Todo tiene o bien un principio fundamental o bien un ‘empezar’. Y en la mayoría de las situaciones ambos van a la par, “una ley o regla que ‘empezó’ a funcionar”. El problema radica cuando no se conoce el principio de un tema trascendente, aquí entra en juego la teoría y la hipótesis.

En el vivir diario es como ridículo plantearse que algo no pueda tener un principiar. La cuestión viene cuando ese principiar es lejano, cuanto más lejano, más difícil es de aceptar y de entender, cuanto más enseñar. Algunas teorías son prácticas y útiles pues no desentonan con su propósito, tal vez tengan razón. ¿Pero que ocurre cuando uno intenta explicar un principio lejano que va más allá de lo que se acepta como normal, tradicional o universal?

Mucha gente es incapaz de aceptar esta simple pero profunda descripción bíblica: “En el principio Dios creo los cielos y la Tierra”, Génesis 1:1. ¿Por qué?

Puede haber muchas razones tras este porque, pero tal vez una de las más significativas en mi opinión sea la falta de confianza. Muchas de estas personas coinciden en preguntar ‘¿y antes que ocurrió?’. Es decir, se preguntan ¿qué tendrá razón lo que me enseñan o lo que dice la Biblia? Sin embargo pensar de esta manera puede ser un error. Según entiendo poco tiene que ver la instrucción académica que se da referente al principio de las cosas que nos rodea con ese ‘principio inspirado’ que describe el libro de los Orígenes. Ambas descripciones son acertadas, pero algo diferentes.

Llama la atención que cuando se desea escudriñar el origen de cualquier tema es necesario que exista el producto en cuestión, o, como mínimo, efectos que permitan sospechar en el producto. En otras palabras no se estudia lo que se desconoce.

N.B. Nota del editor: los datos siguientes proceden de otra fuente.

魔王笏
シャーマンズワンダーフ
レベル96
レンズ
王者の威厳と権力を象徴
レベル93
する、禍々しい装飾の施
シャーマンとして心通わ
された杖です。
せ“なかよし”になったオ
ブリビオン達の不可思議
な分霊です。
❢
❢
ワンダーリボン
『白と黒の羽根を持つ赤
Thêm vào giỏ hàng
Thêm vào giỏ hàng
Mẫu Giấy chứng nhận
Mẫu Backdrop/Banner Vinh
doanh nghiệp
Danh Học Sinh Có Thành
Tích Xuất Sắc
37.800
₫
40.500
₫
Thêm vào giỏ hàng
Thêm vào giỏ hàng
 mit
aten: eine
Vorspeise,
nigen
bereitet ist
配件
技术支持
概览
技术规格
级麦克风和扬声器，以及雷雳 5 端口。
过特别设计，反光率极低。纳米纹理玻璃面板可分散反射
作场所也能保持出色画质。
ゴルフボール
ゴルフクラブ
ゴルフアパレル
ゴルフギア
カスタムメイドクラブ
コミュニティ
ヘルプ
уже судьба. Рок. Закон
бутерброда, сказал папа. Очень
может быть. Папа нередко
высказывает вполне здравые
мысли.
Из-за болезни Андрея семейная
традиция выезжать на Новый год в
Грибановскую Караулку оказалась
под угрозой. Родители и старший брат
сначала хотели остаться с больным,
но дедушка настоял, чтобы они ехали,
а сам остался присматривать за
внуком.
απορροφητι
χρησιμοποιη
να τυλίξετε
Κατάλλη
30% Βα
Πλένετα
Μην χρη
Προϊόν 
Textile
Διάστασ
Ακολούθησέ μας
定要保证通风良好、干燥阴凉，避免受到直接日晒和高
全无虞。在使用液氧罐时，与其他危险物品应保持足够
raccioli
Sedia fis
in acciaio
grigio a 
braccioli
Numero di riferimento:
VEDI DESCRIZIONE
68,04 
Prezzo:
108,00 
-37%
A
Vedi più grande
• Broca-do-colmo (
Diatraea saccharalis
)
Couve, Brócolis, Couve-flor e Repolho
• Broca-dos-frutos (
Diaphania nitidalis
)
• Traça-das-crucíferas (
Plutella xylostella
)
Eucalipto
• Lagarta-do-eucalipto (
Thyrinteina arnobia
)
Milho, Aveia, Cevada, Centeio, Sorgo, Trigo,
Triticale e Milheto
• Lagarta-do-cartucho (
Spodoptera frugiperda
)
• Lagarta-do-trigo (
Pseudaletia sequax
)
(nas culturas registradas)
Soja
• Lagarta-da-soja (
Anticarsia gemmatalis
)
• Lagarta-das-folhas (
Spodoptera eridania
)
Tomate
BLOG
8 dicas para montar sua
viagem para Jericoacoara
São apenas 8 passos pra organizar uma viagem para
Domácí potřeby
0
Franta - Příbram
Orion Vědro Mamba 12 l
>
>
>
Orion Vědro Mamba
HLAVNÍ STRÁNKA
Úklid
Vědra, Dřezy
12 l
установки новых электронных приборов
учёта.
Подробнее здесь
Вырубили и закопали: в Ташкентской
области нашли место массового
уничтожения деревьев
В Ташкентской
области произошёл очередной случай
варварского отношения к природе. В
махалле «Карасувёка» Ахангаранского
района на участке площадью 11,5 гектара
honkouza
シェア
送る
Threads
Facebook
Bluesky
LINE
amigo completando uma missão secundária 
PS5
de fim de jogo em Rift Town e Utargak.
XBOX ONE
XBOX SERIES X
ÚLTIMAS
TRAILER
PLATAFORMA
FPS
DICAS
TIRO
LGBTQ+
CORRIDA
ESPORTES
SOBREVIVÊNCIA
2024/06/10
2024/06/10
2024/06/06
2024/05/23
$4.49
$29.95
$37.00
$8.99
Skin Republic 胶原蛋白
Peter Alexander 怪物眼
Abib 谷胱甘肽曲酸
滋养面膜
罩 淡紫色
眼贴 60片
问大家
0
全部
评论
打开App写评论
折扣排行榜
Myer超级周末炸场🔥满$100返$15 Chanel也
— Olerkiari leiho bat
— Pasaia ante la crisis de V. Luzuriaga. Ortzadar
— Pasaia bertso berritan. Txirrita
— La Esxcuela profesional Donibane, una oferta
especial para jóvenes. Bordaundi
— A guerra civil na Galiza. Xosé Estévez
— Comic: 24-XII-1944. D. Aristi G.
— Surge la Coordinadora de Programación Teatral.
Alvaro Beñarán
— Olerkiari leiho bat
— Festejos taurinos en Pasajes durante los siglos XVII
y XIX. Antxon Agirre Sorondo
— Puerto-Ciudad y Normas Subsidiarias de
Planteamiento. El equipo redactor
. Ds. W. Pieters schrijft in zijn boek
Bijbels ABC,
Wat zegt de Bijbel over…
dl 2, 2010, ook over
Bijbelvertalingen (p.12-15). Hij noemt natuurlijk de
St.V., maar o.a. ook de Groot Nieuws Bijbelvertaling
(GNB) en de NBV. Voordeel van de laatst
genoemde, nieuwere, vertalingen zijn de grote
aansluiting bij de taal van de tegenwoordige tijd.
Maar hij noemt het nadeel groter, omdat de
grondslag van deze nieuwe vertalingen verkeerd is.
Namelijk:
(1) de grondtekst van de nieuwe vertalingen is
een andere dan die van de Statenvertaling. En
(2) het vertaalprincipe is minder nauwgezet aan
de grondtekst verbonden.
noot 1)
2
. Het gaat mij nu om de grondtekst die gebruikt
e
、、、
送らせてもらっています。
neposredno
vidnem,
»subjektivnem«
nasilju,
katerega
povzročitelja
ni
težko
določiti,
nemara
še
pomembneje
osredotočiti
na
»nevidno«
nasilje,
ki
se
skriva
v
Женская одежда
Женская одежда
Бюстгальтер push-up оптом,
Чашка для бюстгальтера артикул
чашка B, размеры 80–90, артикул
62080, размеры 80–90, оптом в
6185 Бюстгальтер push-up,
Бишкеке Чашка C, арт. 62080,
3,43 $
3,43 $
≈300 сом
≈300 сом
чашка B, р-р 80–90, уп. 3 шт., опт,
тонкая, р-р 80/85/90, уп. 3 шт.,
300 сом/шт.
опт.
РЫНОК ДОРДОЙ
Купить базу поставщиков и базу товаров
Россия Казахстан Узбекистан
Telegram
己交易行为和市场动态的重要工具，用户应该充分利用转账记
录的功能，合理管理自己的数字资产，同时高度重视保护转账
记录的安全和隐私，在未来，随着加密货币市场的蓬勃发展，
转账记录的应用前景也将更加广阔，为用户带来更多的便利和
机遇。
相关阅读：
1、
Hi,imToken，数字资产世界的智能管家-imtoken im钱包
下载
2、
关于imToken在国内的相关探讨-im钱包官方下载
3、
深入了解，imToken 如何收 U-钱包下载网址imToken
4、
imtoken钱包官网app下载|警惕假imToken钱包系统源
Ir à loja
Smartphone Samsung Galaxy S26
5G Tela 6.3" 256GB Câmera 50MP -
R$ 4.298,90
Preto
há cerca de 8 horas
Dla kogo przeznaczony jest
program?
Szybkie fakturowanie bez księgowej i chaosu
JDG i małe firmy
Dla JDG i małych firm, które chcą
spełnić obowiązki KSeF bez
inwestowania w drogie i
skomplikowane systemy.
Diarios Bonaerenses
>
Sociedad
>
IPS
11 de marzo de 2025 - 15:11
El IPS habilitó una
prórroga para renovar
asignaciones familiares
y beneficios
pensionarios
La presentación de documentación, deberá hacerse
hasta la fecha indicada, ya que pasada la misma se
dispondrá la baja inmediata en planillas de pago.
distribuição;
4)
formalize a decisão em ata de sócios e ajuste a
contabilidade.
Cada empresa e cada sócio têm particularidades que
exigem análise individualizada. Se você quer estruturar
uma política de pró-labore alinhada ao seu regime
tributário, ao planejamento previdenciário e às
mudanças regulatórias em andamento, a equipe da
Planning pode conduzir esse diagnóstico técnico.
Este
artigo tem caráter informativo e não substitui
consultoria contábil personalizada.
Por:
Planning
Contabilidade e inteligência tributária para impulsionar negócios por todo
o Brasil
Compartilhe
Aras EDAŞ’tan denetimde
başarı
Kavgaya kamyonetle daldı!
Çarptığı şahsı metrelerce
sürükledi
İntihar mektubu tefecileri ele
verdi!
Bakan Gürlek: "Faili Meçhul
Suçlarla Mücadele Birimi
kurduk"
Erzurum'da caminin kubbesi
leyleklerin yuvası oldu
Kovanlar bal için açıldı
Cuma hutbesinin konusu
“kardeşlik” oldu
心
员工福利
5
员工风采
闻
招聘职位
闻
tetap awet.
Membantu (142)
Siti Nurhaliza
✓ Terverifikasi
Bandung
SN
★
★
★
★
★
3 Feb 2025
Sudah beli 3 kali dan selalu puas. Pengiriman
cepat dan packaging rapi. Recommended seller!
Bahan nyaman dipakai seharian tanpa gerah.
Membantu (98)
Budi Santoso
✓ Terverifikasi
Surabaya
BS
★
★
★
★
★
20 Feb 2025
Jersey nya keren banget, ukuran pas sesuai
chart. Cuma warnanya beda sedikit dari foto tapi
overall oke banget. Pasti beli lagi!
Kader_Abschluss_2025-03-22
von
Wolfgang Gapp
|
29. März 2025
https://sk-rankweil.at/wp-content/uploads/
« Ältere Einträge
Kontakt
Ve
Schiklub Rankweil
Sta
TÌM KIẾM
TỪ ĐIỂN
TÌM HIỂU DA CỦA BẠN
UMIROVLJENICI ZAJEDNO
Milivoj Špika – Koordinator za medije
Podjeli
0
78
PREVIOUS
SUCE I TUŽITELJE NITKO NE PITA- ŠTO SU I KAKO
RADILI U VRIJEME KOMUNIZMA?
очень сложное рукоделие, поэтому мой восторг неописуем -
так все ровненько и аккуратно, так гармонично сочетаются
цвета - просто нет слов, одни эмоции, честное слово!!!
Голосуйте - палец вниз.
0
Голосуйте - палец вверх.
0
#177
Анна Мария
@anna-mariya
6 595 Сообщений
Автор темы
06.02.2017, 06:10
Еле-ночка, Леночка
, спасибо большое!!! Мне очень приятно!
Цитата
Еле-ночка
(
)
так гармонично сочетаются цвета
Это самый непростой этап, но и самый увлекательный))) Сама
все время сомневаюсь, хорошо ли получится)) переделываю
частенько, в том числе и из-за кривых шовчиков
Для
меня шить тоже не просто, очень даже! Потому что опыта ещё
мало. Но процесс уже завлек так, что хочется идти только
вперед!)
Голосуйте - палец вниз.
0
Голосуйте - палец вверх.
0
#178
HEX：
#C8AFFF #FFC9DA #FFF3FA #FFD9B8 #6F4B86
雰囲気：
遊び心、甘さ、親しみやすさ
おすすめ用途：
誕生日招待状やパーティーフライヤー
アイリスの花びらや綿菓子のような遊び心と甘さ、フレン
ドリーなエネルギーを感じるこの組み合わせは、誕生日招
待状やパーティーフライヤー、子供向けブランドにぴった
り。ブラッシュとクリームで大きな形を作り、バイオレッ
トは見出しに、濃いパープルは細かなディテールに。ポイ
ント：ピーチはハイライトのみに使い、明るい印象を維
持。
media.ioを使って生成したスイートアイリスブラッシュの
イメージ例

El escritor del Génesis, el patriarca Moisés, describe [inspirado] unas formas sencillas para dar a entender como Jehová Dios, el Creador, da forma y orden a lo que conocemos nosotros como Cosmos. Un hábil estudiante de la Biblia podría preguntarse lo siguiente: ¿Por qué Moisés, aunque brevemente, escribió un orden lógico en su descripción creativa? ¿Porque no las mismas palabras u argumentos pero con un orden distinto? El orden descrito en el libro de los Orígenes que explica como empezó la vida en la Tierra es respaldado por diversos científicos a nivel mundial.

Llegados aquí un trabajo de educación bíblica realiza la siguiente observación: “Algunos eruditos coinciden en que aquí se describe una acción distinta de la actividad que tuvo lugar en los días creativos mencionados a partir del versículo 3”.

Es decir, la escueta frase “En el principio Dios creo los cielos y la Tierra” pudiera intentar describir, antes de un empezar a crearse vida en la Tierra, una creación realizada durante un ciclo de incontables tiempos, y que simplemente nuestra razonar a día de hoy es incapaz de asimilar y de analizar su principiar. Pero ¿porque? Porque es un hecho lejano y simplemente no tenemos más información. Y ante la falta de información en cuanto a ello se recurre a teorías e hipótesis ligadas estas a la archiconocida Evolución.

¡Cuánto más hablar de lo que ocurrió antes del Universo!

Es sorprendente como un libro que describe, aunque brevemente, el origen de la vida y del Cosmos sea tan rechazado. Paradójicamente la misma obra habla de la condición de los muertos y del futuro que le espera  a la Humanidad. Todo un manual de instrucciones que revela progresivamente el porque del Ser Humano en la Tierra, y hacia donde se dirige.

Que extraño, ningún otro libro describe ‘secretos’ como estos, y sin embargo la gente sigue frustrada, temerosa, y desconcertada con la época que nos ha tocado vivir.